P.S. - Even though this question is pretty old now, I figured I'd respond here, because this page came up on Google when I was looking for a method of creating scalograms using MPL.
You can look at matplotlib.image.NonUniformImage. But that only assists with having nonuniform axis - I don't think you're going to be able to plot adaptively like you want to (I think each point in the image is always going to have the same area - so you are going to have to have the wider rows multiple times). Is there any reason you need to plot the full array? Obviously the full detail isn't going to show up in any plot - so I would suggest heavily downsampling the original matrix so you can copy rows as required to get the image without running out of memory.

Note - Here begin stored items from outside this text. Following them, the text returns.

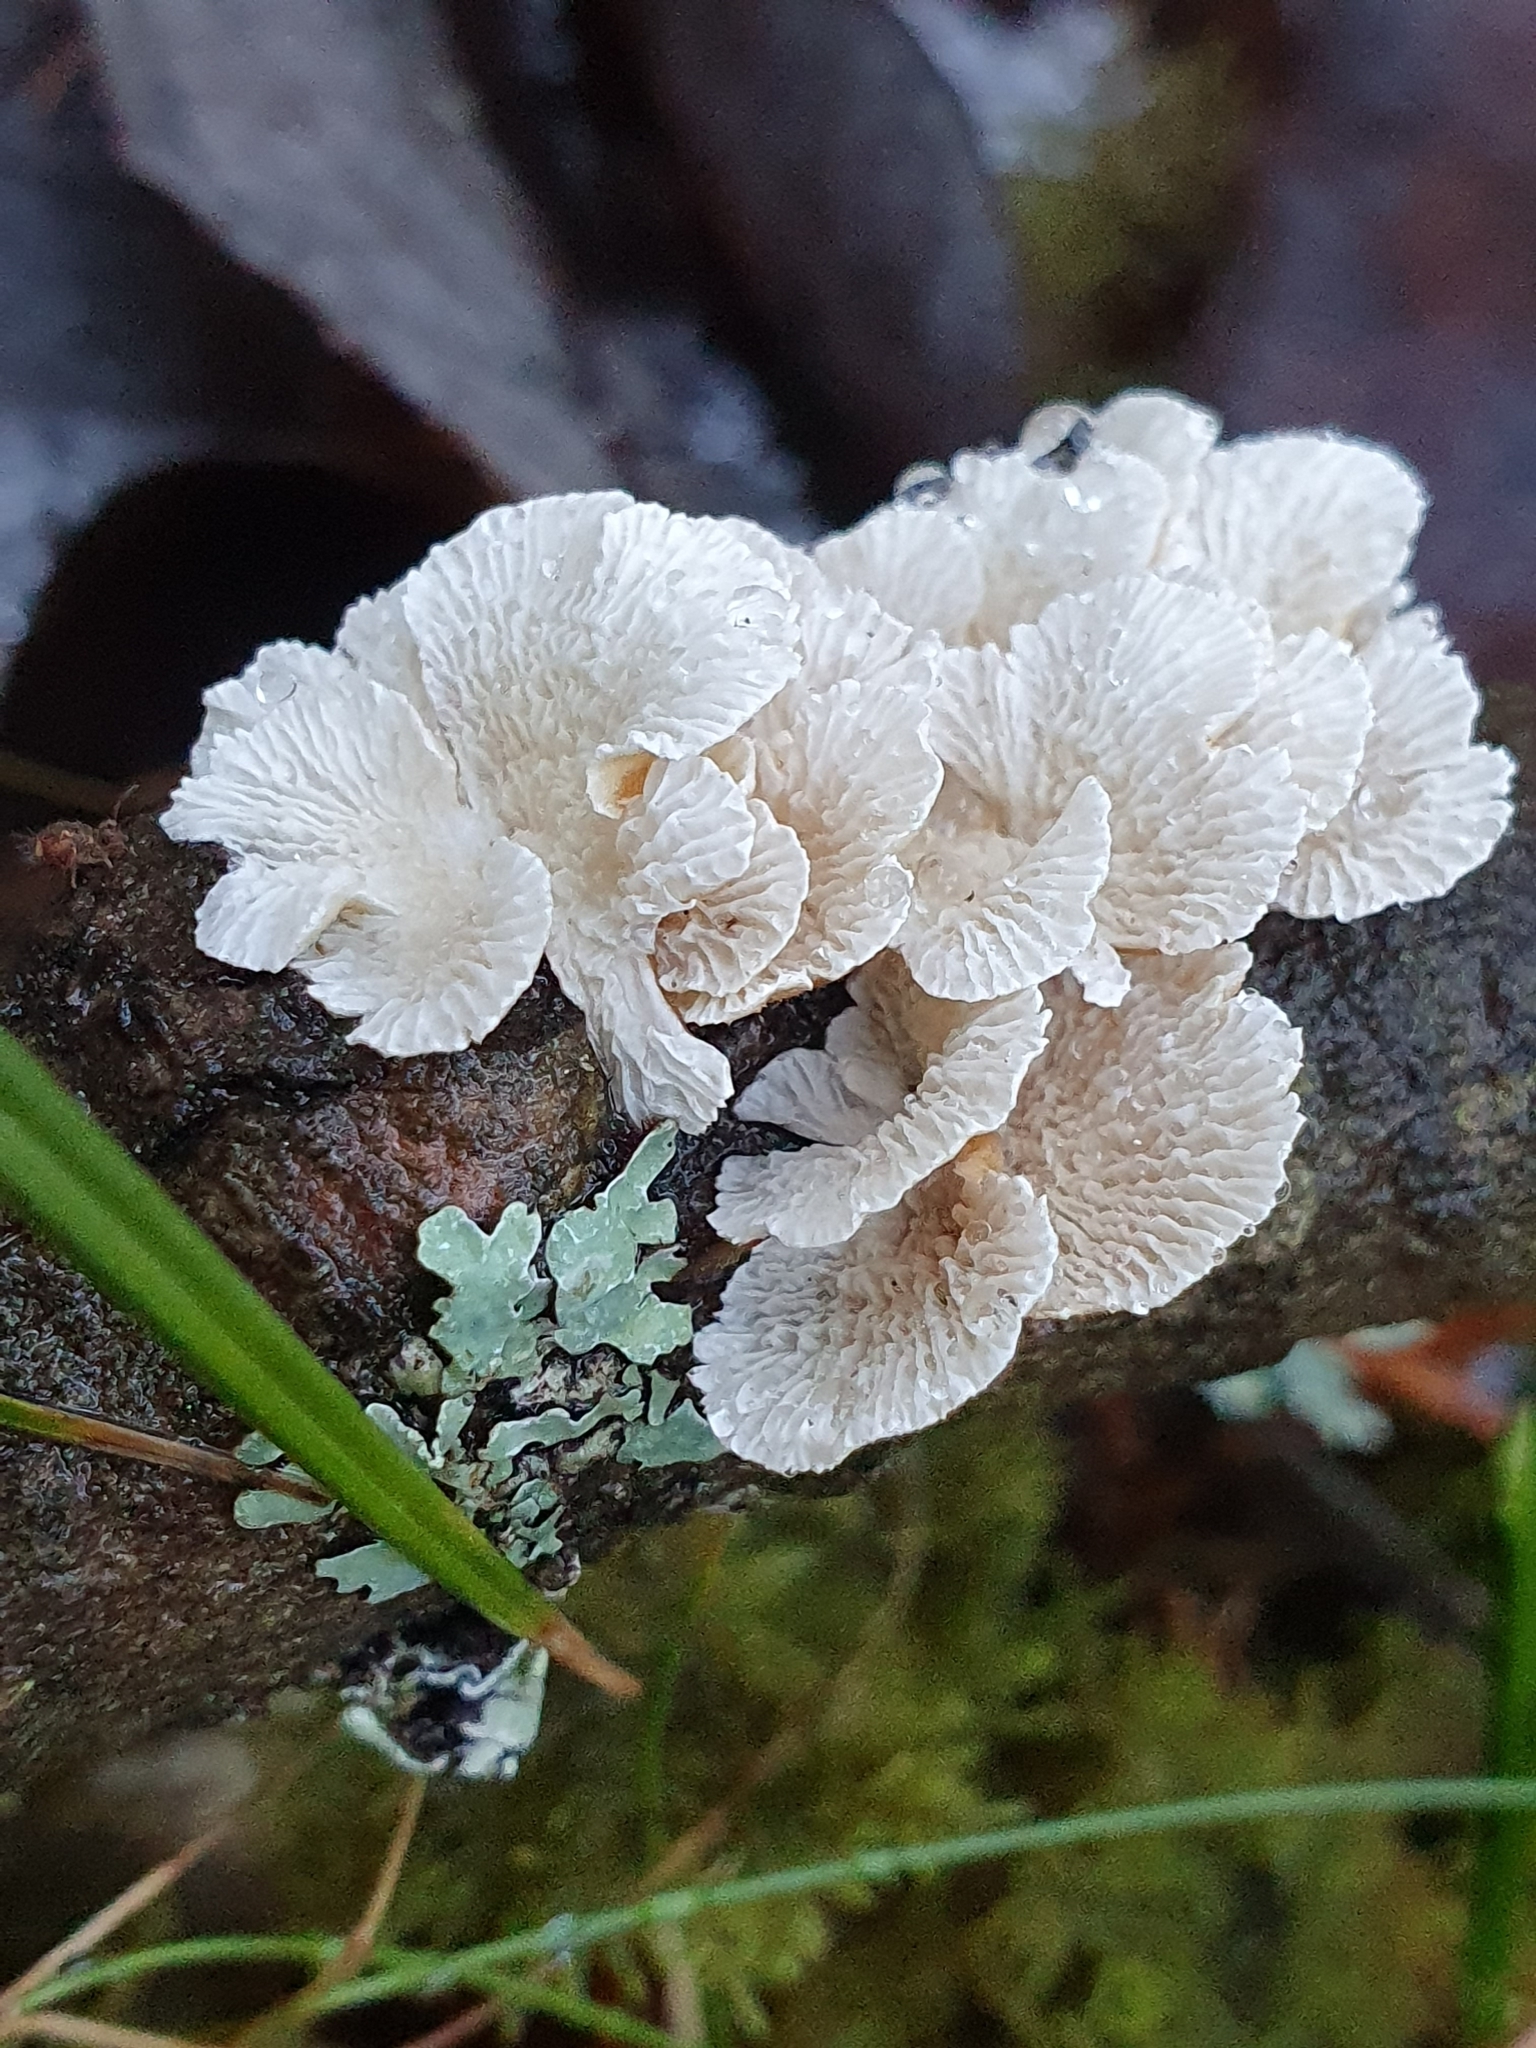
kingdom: Fungi
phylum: Basidiomycota
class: Agaricomycetes
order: Amylocorticiales
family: Amylocorticiaceae
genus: Plicaturopsis
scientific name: Plicaturopsis crispa
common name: Crimped gill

If you want both to be able to zoom and save memory, you could do the drawing "by hand". Matplotlib allows you to draw rectangles (they would be your "rectangular pixels"):
from matplotlib import patches
axes = subplot(111)
axes.add_patch(patches.Rectangle((0.2, 0.2), 0.5, 0.5))
Note that the extents of the axes are not set by add_patch(), but you can set them yourself to the values you want (axes.set_xlim,…).
PS: I looks to me like thrope's response (matplotlib.image.NonUniformImage) can actually do what you want, in a simpler way that the "manual" method described here!